-- Information follows --
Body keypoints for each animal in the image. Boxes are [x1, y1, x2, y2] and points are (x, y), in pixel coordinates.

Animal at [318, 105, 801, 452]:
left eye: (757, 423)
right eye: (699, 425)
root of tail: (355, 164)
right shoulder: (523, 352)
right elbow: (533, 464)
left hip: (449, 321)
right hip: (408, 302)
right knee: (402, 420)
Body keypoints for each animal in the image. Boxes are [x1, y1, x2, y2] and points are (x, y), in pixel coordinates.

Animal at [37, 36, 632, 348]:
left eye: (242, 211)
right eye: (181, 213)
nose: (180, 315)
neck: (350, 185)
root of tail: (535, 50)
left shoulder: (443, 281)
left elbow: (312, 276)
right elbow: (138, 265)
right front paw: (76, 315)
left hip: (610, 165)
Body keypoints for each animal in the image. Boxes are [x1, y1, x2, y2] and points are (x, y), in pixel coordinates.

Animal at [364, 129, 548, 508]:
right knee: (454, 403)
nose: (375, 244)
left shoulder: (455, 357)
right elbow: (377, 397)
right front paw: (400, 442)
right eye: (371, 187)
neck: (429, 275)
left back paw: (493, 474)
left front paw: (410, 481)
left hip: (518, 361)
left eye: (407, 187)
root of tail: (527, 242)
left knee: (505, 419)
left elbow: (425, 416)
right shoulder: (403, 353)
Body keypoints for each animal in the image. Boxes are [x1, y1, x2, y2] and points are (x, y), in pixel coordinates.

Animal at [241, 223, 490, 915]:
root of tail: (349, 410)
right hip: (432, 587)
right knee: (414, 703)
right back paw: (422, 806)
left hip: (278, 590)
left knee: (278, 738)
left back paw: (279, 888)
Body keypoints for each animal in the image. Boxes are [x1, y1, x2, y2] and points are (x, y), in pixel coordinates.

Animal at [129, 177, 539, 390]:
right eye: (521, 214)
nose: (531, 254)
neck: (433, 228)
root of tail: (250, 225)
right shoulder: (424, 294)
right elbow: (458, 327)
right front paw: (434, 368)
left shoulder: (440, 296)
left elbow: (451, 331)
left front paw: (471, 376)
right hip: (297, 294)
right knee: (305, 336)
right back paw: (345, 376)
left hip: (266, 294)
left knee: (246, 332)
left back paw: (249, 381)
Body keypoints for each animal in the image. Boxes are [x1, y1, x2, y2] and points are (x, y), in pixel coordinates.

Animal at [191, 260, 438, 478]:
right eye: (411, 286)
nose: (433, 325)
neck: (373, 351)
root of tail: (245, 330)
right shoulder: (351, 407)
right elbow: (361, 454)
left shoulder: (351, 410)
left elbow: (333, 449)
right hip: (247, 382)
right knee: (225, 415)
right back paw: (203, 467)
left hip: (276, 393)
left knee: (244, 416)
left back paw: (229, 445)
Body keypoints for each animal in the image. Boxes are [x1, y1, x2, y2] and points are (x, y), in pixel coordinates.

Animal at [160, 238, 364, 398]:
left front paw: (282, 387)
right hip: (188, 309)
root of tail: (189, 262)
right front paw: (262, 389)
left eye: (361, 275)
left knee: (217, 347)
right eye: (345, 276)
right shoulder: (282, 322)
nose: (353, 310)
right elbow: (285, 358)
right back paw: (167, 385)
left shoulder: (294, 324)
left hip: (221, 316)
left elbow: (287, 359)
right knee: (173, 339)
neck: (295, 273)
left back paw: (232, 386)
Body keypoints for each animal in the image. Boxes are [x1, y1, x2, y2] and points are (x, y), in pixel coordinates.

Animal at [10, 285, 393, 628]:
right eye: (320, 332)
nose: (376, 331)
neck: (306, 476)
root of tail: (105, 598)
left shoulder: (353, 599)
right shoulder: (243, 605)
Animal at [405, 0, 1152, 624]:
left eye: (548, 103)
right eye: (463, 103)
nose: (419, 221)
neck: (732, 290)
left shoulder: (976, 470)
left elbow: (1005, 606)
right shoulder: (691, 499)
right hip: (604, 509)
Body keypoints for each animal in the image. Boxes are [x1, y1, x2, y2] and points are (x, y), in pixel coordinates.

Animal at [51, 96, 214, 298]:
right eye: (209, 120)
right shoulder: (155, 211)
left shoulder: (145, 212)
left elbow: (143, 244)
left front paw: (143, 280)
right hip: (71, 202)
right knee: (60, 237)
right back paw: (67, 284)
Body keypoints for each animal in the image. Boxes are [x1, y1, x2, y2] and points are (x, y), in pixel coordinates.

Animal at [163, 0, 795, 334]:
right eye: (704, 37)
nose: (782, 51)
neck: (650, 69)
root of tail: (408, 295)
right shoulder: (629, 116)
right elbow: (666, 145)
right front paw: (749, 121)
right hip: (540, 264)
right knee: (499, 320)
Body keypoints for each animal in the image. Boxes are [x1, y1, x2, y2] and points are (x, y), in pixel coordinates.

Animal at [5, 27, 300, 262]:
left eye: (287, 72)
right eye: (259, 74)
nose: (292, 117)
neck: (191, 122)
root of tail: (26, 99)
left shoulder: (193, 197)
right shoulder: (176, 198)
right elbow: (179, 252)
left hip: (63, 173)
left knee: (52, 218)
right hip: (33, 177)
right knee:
-- Information concluded --
▸ What is expected:
Lines with "tail" in the records above: copy every one of them.

▸ Response to this exercise:
root of tail: (355, 164)
root of tail: (535, 50)
root of tail: (527, 242)
root of tail: (349, 410)
root of tail: (250, 225)
root of tail: (245, 330)
root of tail: (189, 262)
root of tail: (105, 598)
root of tail: (408, 295)
root of tail: (26, 99)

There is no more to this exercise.